Adventures in Soccer Coaching – Season 3.

In mijos, Uncategorized on April 27, 2009 at 9:42 am

worst-sport-environment-soccer2

So I’m coaching kindergarten soccer again, for the third time.  I’ve decided that while the economy goes to shit and the swine flu takes over and people go off and kill their entire families with alarming regularity, I’m going to be rebellious and take the opposite tact:  I’m going to play nice.  Meaning I’m going to take any “extra” or “free” time I have and put it into something good for society.  Maybe I’m becoming a hippy.  Sure, soccer coaching might not seem all that important, but every season I have 7 or 8 families who entrust me with their 5 year old child for an hour twice a week, and they trust me to be a “coach.”  Which, if you remember back to your childhood, is a big deal.

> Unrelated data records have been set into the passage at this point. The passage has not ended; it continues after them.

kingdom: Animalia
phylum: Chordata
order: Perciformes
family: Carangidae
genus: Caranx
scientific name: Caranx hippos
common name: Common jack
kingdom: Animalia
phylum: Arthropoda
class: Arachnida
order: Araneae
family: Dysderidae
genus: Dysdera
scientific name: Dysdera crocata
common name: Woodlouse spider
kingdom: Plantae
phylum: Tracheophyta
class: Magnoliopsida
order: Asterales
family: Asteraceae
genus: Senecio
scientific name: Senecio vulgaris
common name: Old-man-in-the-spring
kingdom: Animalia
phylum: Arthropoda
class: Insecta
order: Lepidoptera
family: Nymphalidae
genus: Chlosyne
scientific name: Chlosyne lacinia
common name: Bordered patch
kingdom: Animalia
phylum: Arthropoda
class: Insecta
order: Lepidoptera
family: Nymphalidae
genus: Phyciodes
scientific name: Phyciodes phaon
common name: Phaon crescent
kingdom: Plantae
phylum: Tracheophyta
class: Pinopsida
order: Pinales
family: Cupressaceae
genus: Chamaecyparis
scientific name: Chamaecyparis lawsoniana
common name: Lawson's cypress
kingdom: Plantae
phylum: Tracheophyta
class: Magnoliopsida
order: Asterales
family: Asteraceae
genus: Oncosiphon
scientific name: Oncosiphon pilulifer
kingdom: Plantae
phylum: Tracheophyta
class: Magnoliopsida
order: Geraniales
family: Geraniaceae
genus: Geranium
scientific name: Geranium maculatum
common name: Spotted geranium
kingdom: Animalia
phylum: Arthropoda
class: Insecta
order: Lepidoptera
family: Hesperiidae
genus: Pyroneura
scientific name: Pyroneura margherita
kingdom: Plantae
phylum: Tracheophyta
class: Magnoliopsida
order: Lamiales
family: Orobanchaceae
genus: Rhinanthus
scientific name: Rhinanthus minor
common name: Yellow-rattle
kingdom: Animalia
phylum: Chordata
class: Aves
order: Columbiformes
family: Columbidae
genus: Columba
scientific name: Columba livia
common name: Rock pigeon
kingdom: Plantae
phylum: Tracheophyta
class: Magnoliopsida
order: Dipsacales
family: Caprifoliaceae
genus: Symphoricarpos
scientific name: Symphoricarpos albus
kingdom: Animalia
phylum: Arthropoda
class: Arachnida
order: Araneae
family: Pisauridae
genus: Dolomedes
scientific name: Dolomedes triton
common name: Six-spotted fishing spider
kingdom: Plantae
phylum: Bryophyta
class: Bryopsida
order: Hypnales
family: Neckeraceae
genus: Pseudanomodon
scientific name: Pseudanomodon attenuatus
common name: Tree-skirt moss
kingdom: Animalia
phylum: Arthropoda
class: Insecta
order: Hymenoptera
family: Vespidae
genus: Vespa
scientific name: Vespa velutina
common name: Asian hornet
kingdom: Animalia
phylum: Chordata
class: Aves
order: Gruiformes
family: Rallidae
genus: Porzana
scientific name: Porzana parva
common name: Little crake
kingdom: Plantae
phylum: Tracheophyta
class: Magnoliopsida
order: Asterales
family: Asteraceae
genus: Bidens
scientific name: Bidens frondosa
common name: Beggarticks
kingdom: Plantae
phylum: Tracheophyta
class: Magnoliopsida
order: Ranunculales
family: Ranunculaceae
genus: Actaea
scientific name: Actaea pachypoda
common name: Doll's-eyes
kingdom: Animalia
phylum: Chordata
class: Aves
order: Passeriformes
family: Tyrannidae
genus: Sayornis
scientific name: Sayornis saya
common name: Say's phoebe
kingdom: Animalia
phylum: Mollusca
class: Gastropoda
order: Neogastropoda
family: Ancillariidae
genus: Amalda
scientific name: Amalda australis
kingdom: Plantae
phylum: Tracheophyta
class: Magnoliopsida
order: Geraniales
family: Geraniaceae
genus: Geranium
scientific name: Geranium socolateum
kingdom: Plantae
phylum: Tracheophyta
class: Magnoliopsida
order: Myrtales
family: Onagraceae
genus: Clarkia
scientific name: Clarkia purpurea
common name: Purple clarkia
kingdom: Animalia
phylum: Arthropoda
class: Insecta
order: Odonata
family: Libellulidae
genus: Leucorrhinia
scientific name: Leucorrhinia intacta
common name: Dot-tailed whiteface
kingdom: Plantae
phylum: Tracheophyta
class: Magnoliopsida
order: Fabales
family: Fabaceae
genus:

This past Saturday we had our second game of Spring Soccer.  My team, The Butterflies (I let them pick the name and it’s different for every game – for the first game we were The Dinosaurs), was playing another team that didn’t have a name.  And on that Team That Shall Not Be Named, there was one rough kid who started pushing kids and eventually tackled one of the girls on my team, sending her off with tears and an Owie.  I told the kid to stop and I knelt down, got right in his face – remember, he was not on my team – and said, in my best “Don’t Fuck With My Team” voice, “If I see you do that again I’m going to go talk to your parents.”  Which took care of the problem.

Or so I thought.  The next thing I saw was the rough kid facing the other way and one of my boys (we’ll call him Jimmy) go up to him, from behind, and push him to the ground.  I immediately went up to Jimmy and said “What was that?  Go sit down.  You’re out of the game.”  Which, of course, made him cry.  But I let him have a Walk of Shame, where he had to walk across the field, crying, to his parents.

A few minutes later, I asked Jimmy to come back in the game.   I knelt down and talked to him.  “Look, Jimmy, no matter what’s going on on THAT team, WE don’t play that way.  Okay?”

“Okay, coach.”

“You want revenge on that kid, Jimmy?”

“Yes.”

“You go score a goal on him right now.  That’s the best revenge.”

Jimmy took the ball, worked his way down to their goal, and with a nice big kick, scored a goal.  I was so proud.  It was one of those moments in life – and they’re few and far between, it seems like – where I stood back for a second and said to myself, “Damn, maybe I DO know what I’m doing.”